In the current study, Macrosomia was significantly more common in singleton babies compared to babies from twin gestations. The absence of competition for space and nutrition in singleton babies compared to twin gestation may be the reason for this observation. In a Catalonian study, Gortazar and colleagues [24] reported that macrosomia was more likely in singleton pregnancies than in twin pregnancies in both diabetic and non-diabetic mothers. However, in the current study, no effort was made to determine if mothers of macrosomic babies were diabetic of had other associated risk factors for macrosomia.

The mode of delivery of a baby is commonly determined by the estimated weight of the baby. Fetal macrosomia may make delivery via the vaginal route risky for the baby and the mother. Also, the presence of fetal under-nutrition and LBW at term may indicate adverse intrauterine conditions which may compromise the baby’s capacity to withstand the stress of labour and vaginal delivery. Our study found that babies delivered via caesarean section were more likely to have low birth weight compared to those delivered via SVD. Jeena et al [25] in South Africa reported similar association between birth by caesarean section and low birth weight. It is likely, that the choice of the route of delivery of these babies was influenced by the estimated weight in them and the presence of other conditions like pre-eclampsia and co-morbid medical conditions in the mothers. Maternal factors like age and parity were not associated with the birth weight of term babies in the current study. Although there was no significant association between birth weight and maternal age or parity, there was a trend observed. The prevalence of low birth weight seems to increase with increasing maternal age while the prevalence of high birth weight increased with increasing parity.

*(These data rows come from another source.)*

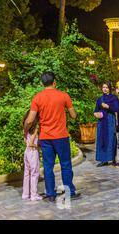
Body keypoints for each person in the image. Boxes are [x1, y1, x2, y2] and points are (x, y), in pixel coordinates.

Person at [23, 72, 80, 202]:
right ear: (55, 82)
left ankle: (50, 194)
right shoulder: (64, 96)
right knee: (66, 165)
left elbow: (30, 120)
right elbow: (73, 115)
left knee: (48, 166)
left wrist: (25, 132)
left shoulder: (37, 98)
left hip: (45, 137)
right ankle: (69, 191)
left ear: (42, 83)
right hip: (61, 136)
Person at [94, 81, 119, 167]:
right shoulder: (100, 99)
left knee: (111, 138)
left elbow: (117, 108)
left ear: (109, 88)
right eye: (103, 87)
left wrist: (108, 107)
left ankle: (113, 158)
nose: (104, 89)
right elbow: (96, 110)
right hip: (101, 121)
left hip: (110, 120)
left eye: (106, 87)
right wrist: (96, 114)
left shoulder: (113, 98)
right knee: (101, 138)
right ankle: (103, 160)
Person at [21, 111, 42, 201]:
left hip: (26, 152)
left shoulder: (25, 130)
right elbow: (31, 143)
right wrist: (39, 146)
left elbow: (26, 142)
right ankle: (34, 195)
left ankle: (25, 194)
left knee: (27, 173)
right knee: (34, 173)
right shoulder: (35, 129)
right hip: (33, 152)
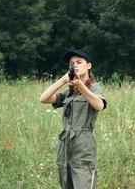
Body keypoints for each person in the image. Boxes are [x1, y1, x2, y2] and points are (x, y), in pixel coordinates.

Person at [39, 49, 107, 189]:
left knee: (84, 184)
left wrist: (81, 85)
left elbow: (99, 105)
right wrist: (64, 80)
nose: (75, 65)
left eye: (79, 62)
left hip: (83, 145)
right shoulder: (69, 92)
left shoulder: (94, 87)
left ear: (88, 65)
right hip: (65, 144)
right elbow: (43, 98)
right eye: (71, 63)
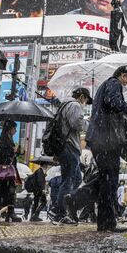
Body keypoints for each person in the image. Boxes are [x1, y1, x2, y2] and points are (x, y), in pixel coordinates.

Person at [85, 65, 127, 232]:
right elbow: (113, 102)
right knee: (110, 180)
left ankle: (103, 221)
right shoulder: (114, 83)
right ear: (123, 75)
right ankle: (107, 223)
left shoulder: (105, 85)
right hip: (105, 139)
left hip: (99, 137)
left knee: (105, 178)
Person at [51, 88, 91, 221]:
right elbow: (77, 124)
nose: (85, 103)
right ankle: (60, 213)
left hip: (66, 147)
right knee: (68, 181)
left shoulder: (64, 105)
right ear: (81, 96)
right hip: (70, 147)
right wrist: (88, 123)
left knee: (76, 179)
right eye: (85, 99)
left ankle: (63, 206)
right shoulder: (74, 105)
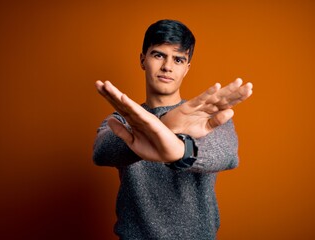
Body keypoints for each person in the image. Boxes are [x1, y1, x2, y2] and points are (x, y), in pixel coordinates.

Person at [93, 19, 253, 240]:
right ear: (142, 60)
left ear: (187, 68)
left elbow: (227, 156)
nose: (167, 66)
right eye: (159, 55)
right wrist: (166, 125)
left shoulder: (208, 116)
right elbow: (101, 153)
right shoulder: (123, 118)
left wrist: (180, 150)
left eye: (178, 59)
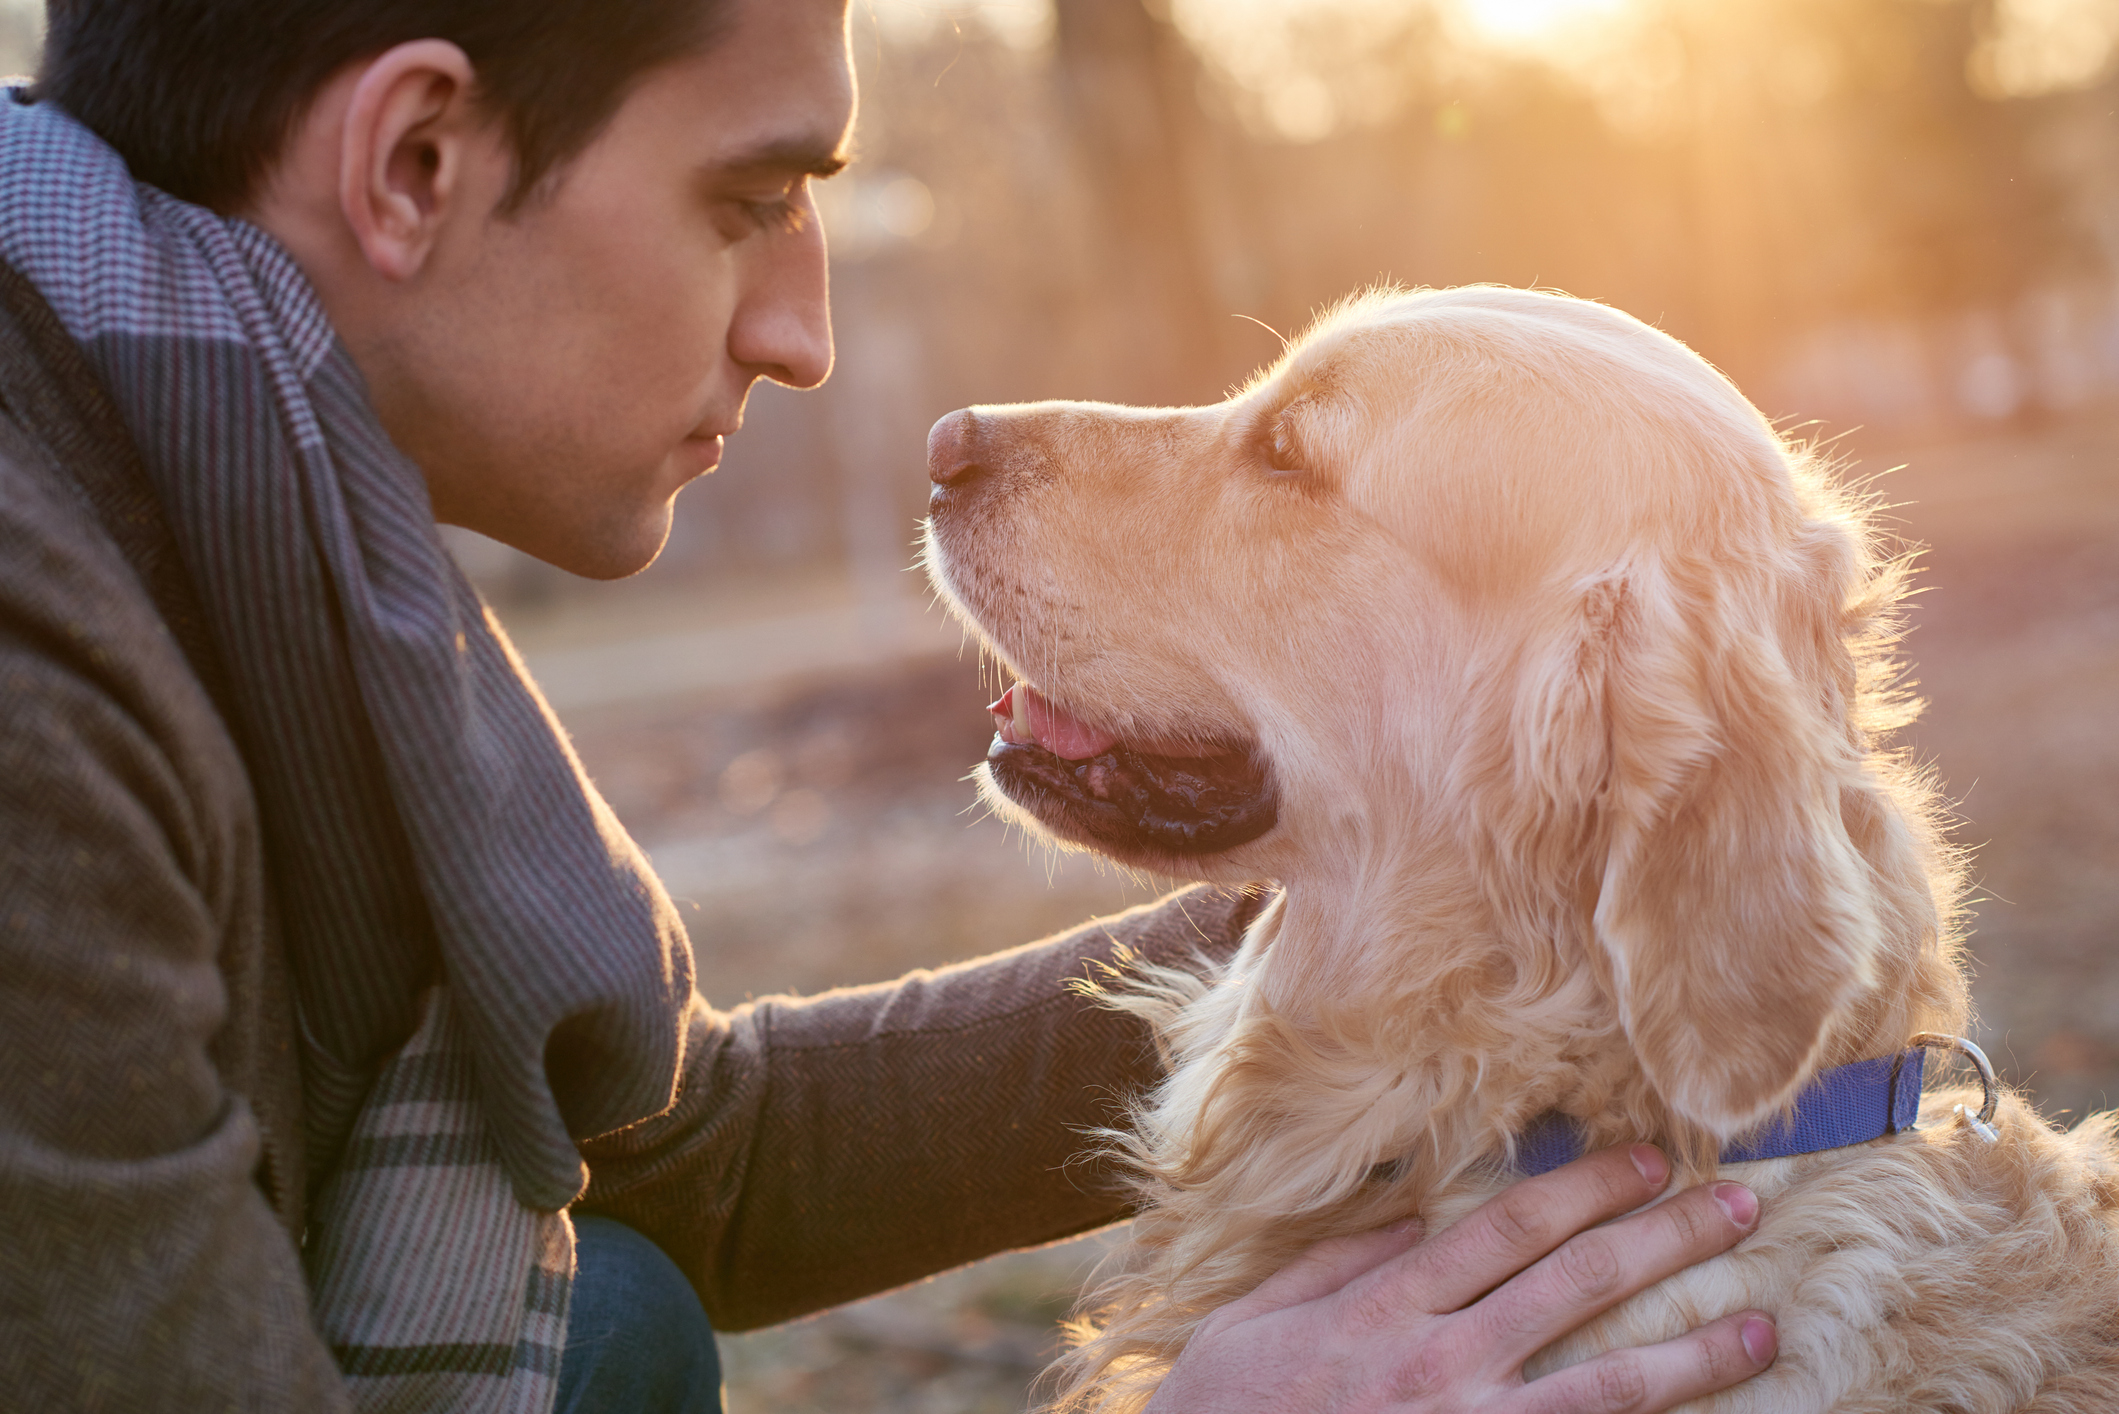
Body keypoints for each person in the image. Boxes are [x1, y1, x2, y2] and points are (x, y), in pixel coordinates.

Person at [0, 0, 1779, 1409]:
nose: (806, 329)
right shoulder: (38, 702)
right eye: (749, 200)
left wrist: (1451, 911)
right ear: (413, 160)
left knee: (606, 1310)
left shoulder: (236, 484)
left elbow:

Limitations: Our study has a few limitations. Firstly, the study was a single hospital study and so may not reflect the experience in other private hospital facilities. Secondly, only a few factors were considered in the current study. Factors like maternal height, literacy level and marital status which have been suggested to affect birth weight in babies were not considered. Despite these limitations, the current study provides evidence of birth weight abnormalities in term babies born in urban private hospital in Nigeria.

Conclusions

In conclusion, abnormal birth weights are a significant public health problem even among high income mothers in Benin City. Macrosomia seems to be more common than low birth weight babies in urban private hospital. Singleton birth was associated with high birth weight while there was an increasing tendency for babies born by caesarean section to have low birth weight.